April/May 1997 pgs. 27, 84
The Subcontinent
Mian Nawaz Sharif Earns Another Chance in Pakistan
by M.M. Ali
Pakistan has had four elected governments and three
interim administrations within the past eight years. Each of the
elected prime ministers was removed prematurely from office on charges
of corruption and maladministration by an appointed president, using
the now-infamous Eighth Amendment to Pakistans constitution.
This year, however, for the first time a government
has been formed that commands a clear parliamentary majority. In
a National Assembly of 217 members, Mian Nawaz Sharifs Pakistan
Muslim League (PML) captured 138 seats in the elections that were
completed on Feb. 3. At the same time Benazir Bhuttos Peoples
Party was almost demolished in all of Pakistans four provinces,
including her own Sindh province. She now sits in a very much shrunken
opposition.
This reversal of fortunes when Bhutto had served three
years of her five-year term as prime minister began with the souring
of her relations with President Farooq Ahmed Leghari, her own nominee.
Shii-Sunni sectarian killings and the precarious law-and-order
situation in Karachi, rumors of rampant corruption in her administration,
and above all diminishing foreign exchange reserves caused the president
to caution the prime minister.
The caution, according to some knowledgeable Islamabad
circles, was scorned by Bhutto. This ultimately led Chief of Staff
Gen. Jehangir Karamath to urge the president to dismiss the Bhutto
government. President Leghari did so on Nov. 5, 1996, appointing
an interim administration and calling for fresh elections within
90 days as required by the constitution. Bhutto was in a fighting
mood and challenged the presidents action in a court of law.

==*==

#### [TASK SET]
#1 Reproduce the Pakistan article word for word, from "The caution, according" to "court of law.".
#2 According to the Pakistan article, on what date did President Leghari dismiss the Bhutto government?
#3 List every factor that the Pakistan article says caused the president to caution the prime minister.

#### [INPUT DATA]
==*==

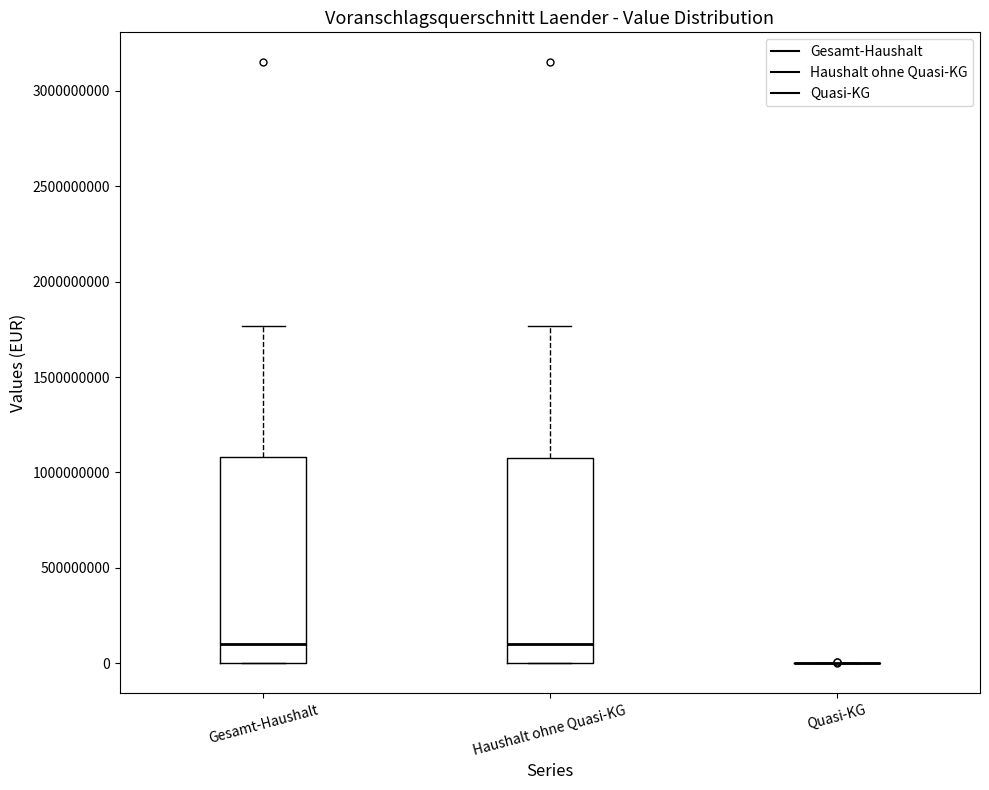

Where is the lower edge of the box for Gesamt-Haushalt on the y-axis? The values are not printed on the chart, so give them approximately, as read against the axis.

0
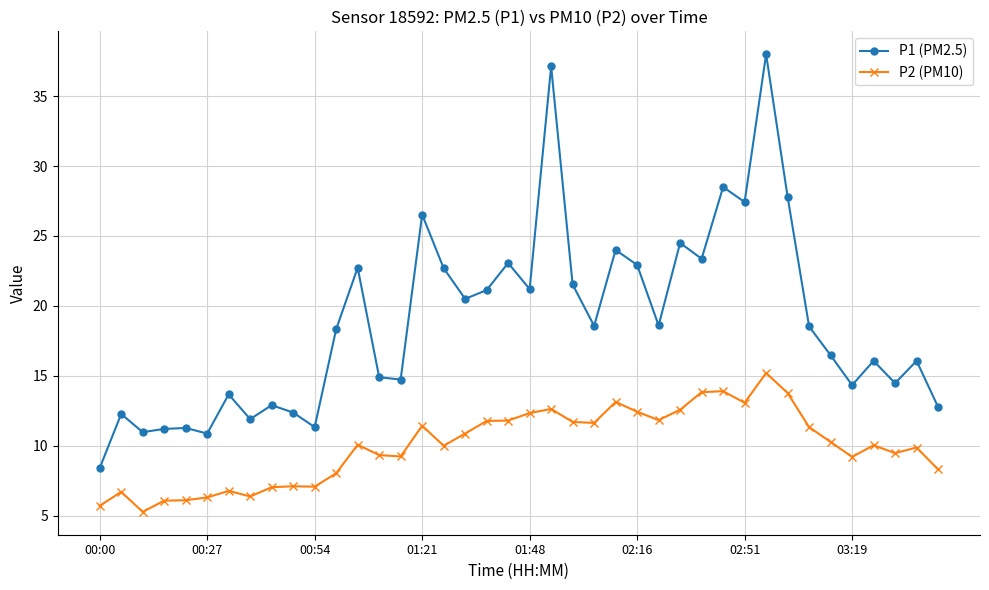

What is the maximum value for P2 (PM10)?

15.2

==*==

#### [RESULTS OF THE EXERCISE]
#1
The caution, according to some knowledgeable Islamabad
circles, was scorned by Bhutto. This ultimately led Chief of Staff
Gen. Jehangir Karamath to urge the president to dismiss the Bhutto
government. President Leghari did so on Nov. 5, 1996, appointing
an interim administration and calling for fresh elections within
90 days as required by the constitution. Bhutto was in a fighting
mood and challenged the presidents action in a court of law.

#2 Nov. 5, 1996

#3
- Shii-Sunni sectarian killings
- The precarious law-and-order situation in Karachi
- Rumors of rampant corruption in her administration
- Diminishing foreign exchange reserves